La evolución es prefigurada por la creciente popularidad de medios online en los cuales miles de personas interactúan en tiempo real en mundos virtuales de tres dimensiones, sitios tales como Second Life, Entropia Universe y There.

Aunque productos de la vida real han sido ofrecidos en ocasiones para ser vendidos en esos mundos virtuales, la apertura en mayo del 2006 de un negocio de American Apparel en Second Life fue un hito.

En ese negocio, los clientes pueden examinar la mercancía y luego, haciendo “clic” en la imagen de un objeto en particular, adquirir ropas virtuales para sus avatares los personajes que los usuarios emplean a fin de representarse a sí mismos en los mundos virtuales o ropas reales para ellos. Otras compañías han seguido el ejemplo. Por ejemplo, Adidas debe abrir un negocio en Second Life en las próximas semanas.

Esta experiencia de compras en esos mundos online es todavía bastante rudimentaria. En un negocio de American Apparel, las versiones virtuales de las ropas son aproximaciones crudas (aunque también son más baratas que los artículos reales).

La mayoría se venden a menos de dos dólares y usted puede probarlas antes de adquirirlas. A fin de adquirir el artículo en el mundo real, usted hace clic en la imagen de un producto y es transportado a un sitio regular de la empresa en la internet, donde completa la compra.

Por cierto, American Apparel considera ese negocio más como una forma de crear su imagen que como una empresa que puede generar ingresos.

Pero el comercio en el mundo virtual se está haciendo cada vez más sofisticado. Muchas personas pronto podrán copiar online el tipo de experiencia de compra que tienen en el mundo real. Una mejor tecnología permite representaciones realistas de los productos y la posibilidad de interactuar con ellos. American Apparel ha experimentado con el uso de empleados avatar controlados por empleados de carne y hueso de la compañía que pueden responder a preguntas acerca de vestimentas, tanto virtuales como reales.

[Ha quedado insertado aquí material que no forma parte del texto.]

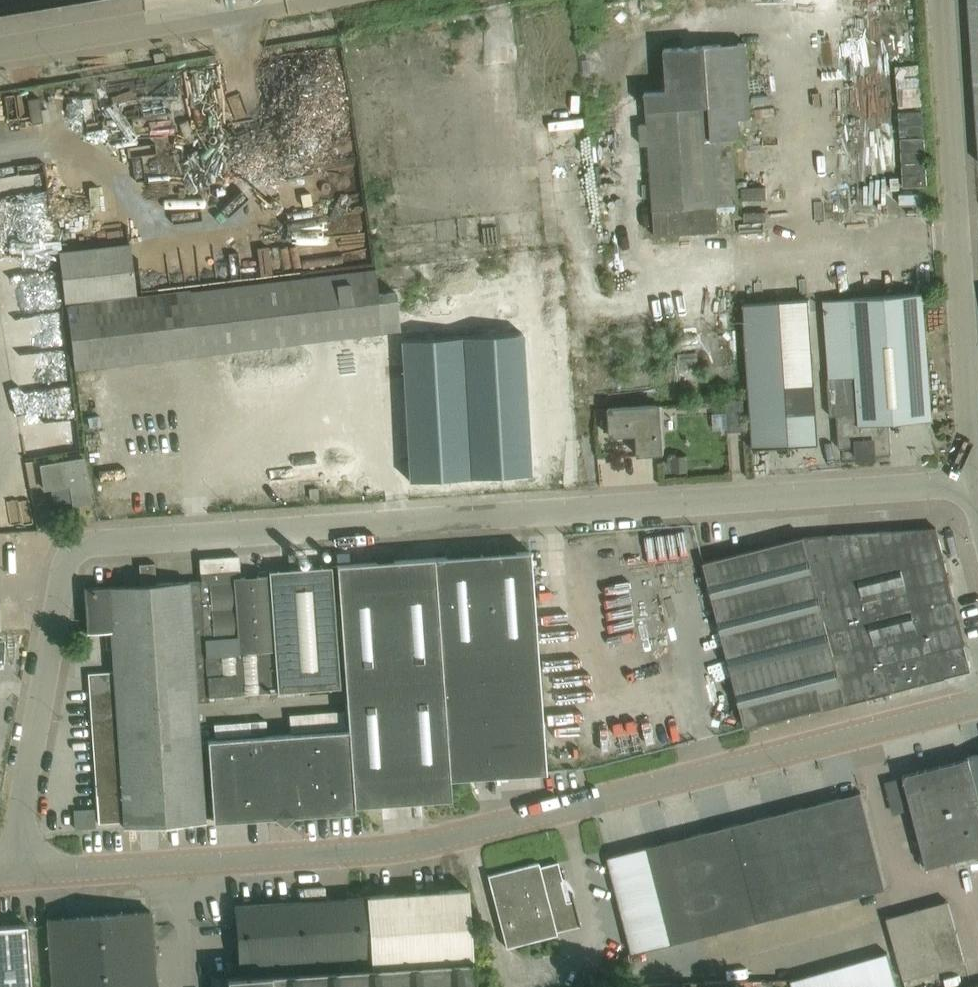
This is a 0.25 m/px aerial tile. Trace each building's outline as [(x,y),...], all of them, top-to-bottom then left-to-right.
[(977,124),(977,0),(970,0),(977,124)] [(746,42),(707,45),(665,47),(668,90),(646,91),(648,124),(641,125),(642,145),(649,145),(655,235),(718,231),(717,206),(737,205),(733,139),(740,138),(739,118),(751,117),(746,42)] [(39,98),(28,100),(32,125),(43,123),(39,98)] [(65,301),(137,293),(131,243),(59,251),(65,301)] [(396,292),(379,294),(376,269),(68,306),(76,368),(384,331),(400,329),(396,292)] [(889,421),(932,419),(923,292),(824,299),(830,378),(828,378),(831,415),(837,415),(839,447),(853,446),(854,461),(875,459),(874,455),(891,453),(889,421)] [(768,302),(745,304),(753,449),(777,448),(817,445),(813,384),(785,386),(779,302),(768,302)] [(521,333),(462,337),(471,475),(530,472),(521,333)] [(462,337),(402,340),(410,479),(471,475),(462,337)] [(698,352),(679,353),(679,361),(698,360),(698,352)] [(743,399),(725,400),(727,431),(745,430),(743,399)] [(638,455),(660,453),(657,405),(609,408),(611,436),(637,435),(638,455)] [(688,455),(672,455),(672,472),(688,472),(688,455)] [(76,505),(94,502),(86,458),(43,465),(47,489),(72,485),(76,505)] [(827,534),(869,697),(973,671),(936,526),(827,534)] [(846,703),(869,697),(827,534),(803,536),(846,703)] [(823,709),(846,703),(803,536),(704,561),(746,727),(822,707),(823,709)] [(351,730),(207,740),(213,822),(275,817),(284,824),(292,816),(354,812),(354,806),(390,804),(394,803),(410,802),(414,802),(451,799),(450,779),(468,778),(476,777),(540,772),(545,772),(530,552),(435,559),(435,560),(339,567),(349,710),(351,729),(351,730)] [(238,556),(199,559),(201,580),(201,583),(207,680),(209,697),(341,688),(333,567),(270,571),(270,576),(269,576),(269,572),(260,572),(260,576),(240,578),(238,556)] [(85,588),(85,592),(87,632),(112,630),(114,656),(102,657),(103,673),(89,674),(90,698),(96,796),(99,796),(101,822),(125,820),(126,828),(205,823),(197,702),(209,702),(209,698),(209,697),(207,680),(201,583),(201,580),(156,583),(155,563),(140,564),(142,584),(85,588)] [(969,757),(970,758),(903,775),(904,778),(891,781),(899,811),(911,808),(926,866),(977,853),(977,754),(969,757)] [(860,793),(828,802),(841,854),(873,845),(860,793)] [(828,802),(797,809),(810,862),(841,854),(828,802)] [(94,809),(73,810),(74,829),(95,828),(94,809)] [(778,870),(810,862),(797,809),(765,817),(778,870)] [(765,817),(733,826),(758,922),(789,914),(778,870),(765,817)] [(700,834),(714,887),(725,930),(758,922),(733,826),(700,834)] [(700,834),(669,842),(683,895),(714,887),(700,834)] [(683,895),(669,842),(648,847),(662,901),(683,895)] [(873,845),(841,854),(852,898),(885,889),(873,845)] [(673,943),(662,901),(648,847),(609,857),(634,953),(673,943)] [(841,854),(810,862),(821,906),(852,898),(841,854)] [(561,881),(557,862),(539,867),(537,863),(486,876),(504,945),(555,932),(553,922),(557,921),(553,907),(566,904),(560,881),(561,881)] [(810,862),(778,870),(789,914),(821,906),(810,862)] [(714,887),(683,895),(693,938),(725,930),(714,887)] [(472,960),(467,889),(234,905),(239,975),(228,975),(228,978),(228,986),(474,986),(472,960)] [(683,895),(662,901),(673,943),(693,938),(683,895)] [(919,910),(936,971),(966,963),(949,901),(919,910)] [(905,979),(936,971),(919,910),(888,918),(905,979)] [(48,919),(48,924),(53,986),(157,986),(151,912),(48,919)] [(27,925),(26,925),(0,927),(0,986),(32,986),(27,925)] [(867,956),(876,986),(897,986),(887,950),(867,956)] [(848,961),(855,986),(876,986),(867,956),(848,961)] [(828,966),(834,986),(855,986),(848,961),(828,966)] [(809,972),(813,986),(834,986),(828,966),(809,972)] [(790,977),(792,986),(813,986),(809,972),(790,977)]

A medida que la experiencia se haga más realista, se registrará un retorno a los “aspectos sociales y recreacionales del salir de compras”, un elemento crucial de la venta minorista que se perdió cuando los comerciantes se dedicaron a ofrecer sus productos online, dice Bob Moore, sociólogo del Centro de Investigaciones de Palo Alto que estudia interacciones humanas virtuales.

Es posible avizorar a un grupo de adolescentes acordando reunirse en un negocio virtual para probar ropas, comentar en las selecciones de las otras, y elegir algo real o virtual para comprar.(Aunque la venta de objetos virtuales es pequeña, lograr que las personas luzcan objetos de marca en un mundo virtual tiene sus beneficios).

Las posibilidades de ir de compras online van más allá de negocios de ropa en mundos virtuales. Los diseñadores pueden crear inclusive centros comerciales online, que incluyan docenas de negocios de toda clase, incluidos vendedores de música. Por ejemplo, iTunes puede crear un negocio virtual en el que las personas puedan quedarse y oír las melodías “bajadas” por otros usuarios, o bailar, mientras intercambian opiniones sobre la música.

Inclusive eBay podría transformarse de una herramienta para encontrar un objeto en particular en un mundo en el cual las personas puedan hurgar a través de pilas de objetos virtuales. Ese sería el equivalente de una tarde pasada con los amigos en un área rural, visitando negocios de antigüedades, un evento que, inclusive si nadie está buscando por algo en particular, suele derivar en alguien adquiriendo algo.